→ DATASET EXTRACT
= Beginning of Section =
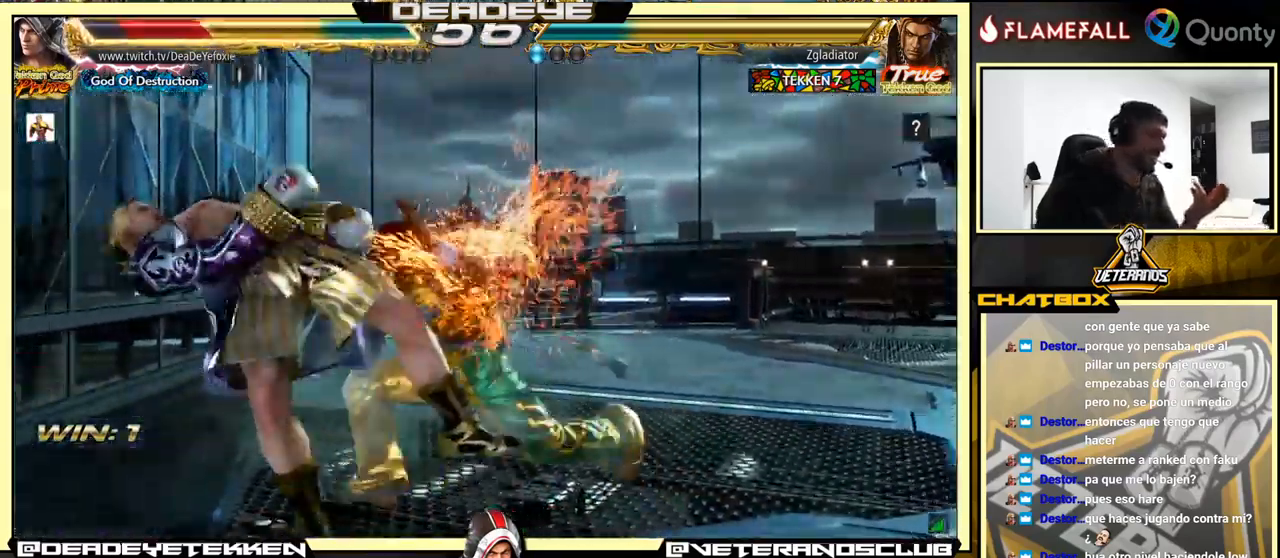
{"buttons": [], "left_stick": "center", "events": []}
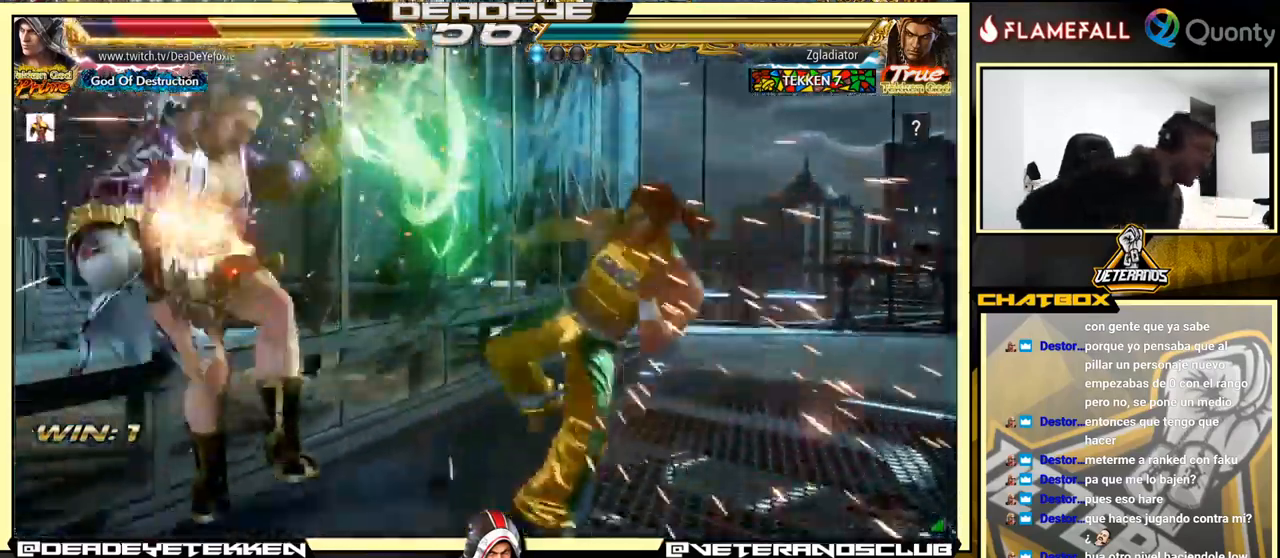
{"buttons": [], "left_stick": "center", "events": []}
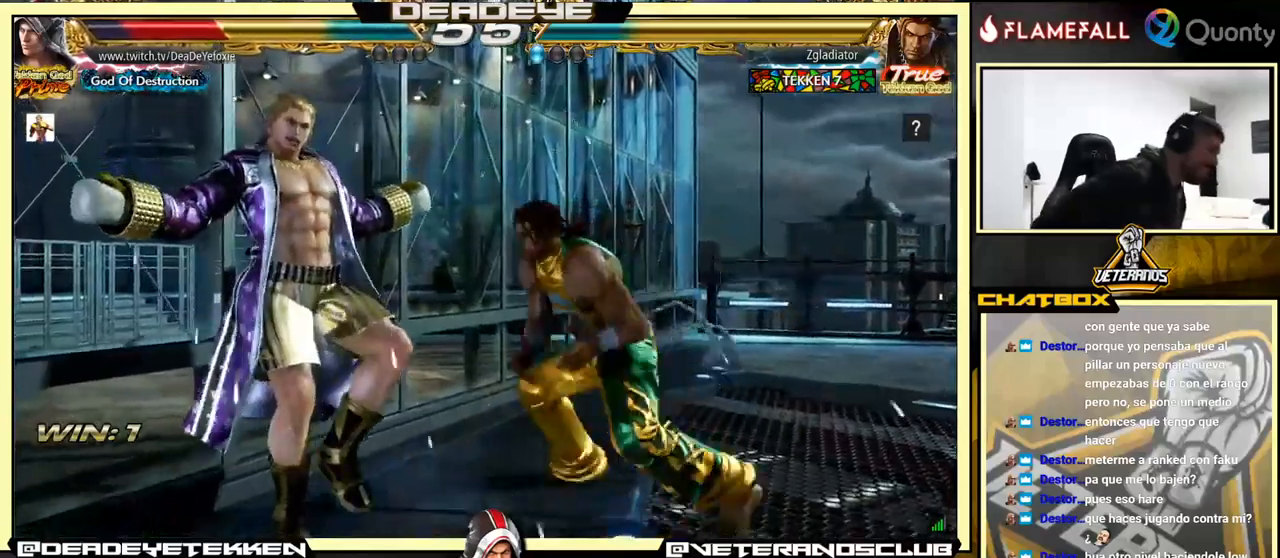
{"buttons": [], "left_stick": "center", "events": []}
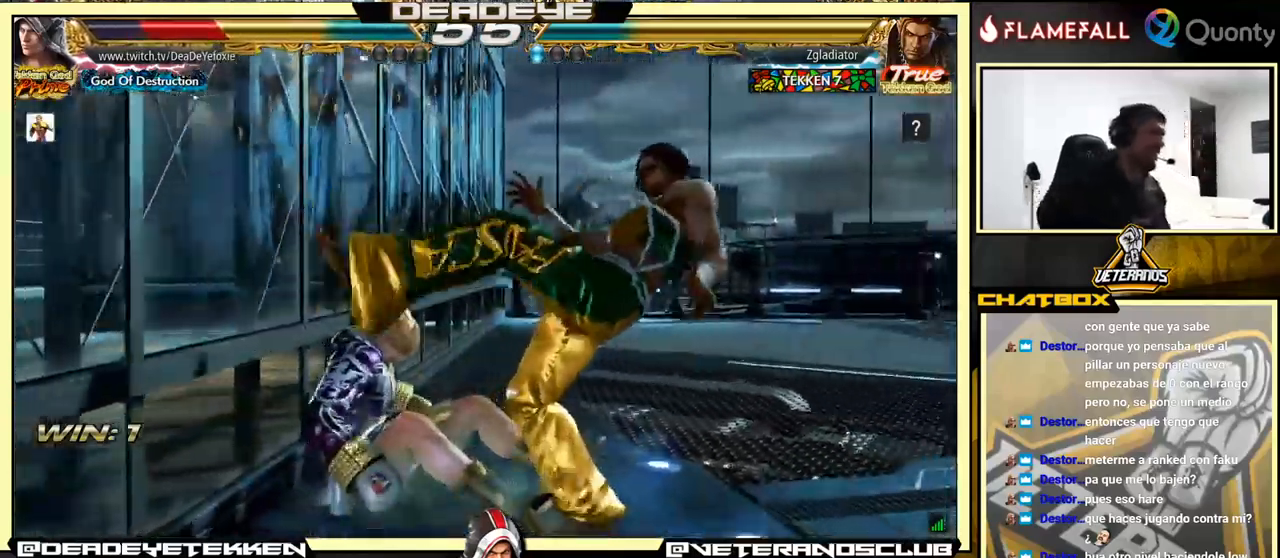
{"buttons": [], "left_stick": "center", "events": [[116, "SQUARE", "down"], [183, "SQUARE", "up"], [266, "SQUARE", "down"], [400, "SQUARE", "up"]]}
= End of Section =
→ EXERCISE DETAILS
Leave out the pictures, and write out all the remaining data above exactly.

→ ANSWER BOX
{"buttons": [], "left_stick": "center", "events": []}
{"buttons": [], "left_stick": "center", "events": []}
{"buttons": [], "left_stick": "center", "events": []}
{"buttons": [], "left_stick": "center", "events": [[116, "SQUARE", "down"], [183, "SQUARE", "up"], [266, "SQUARE", "down"], [400, "SQUARE", "up"]]}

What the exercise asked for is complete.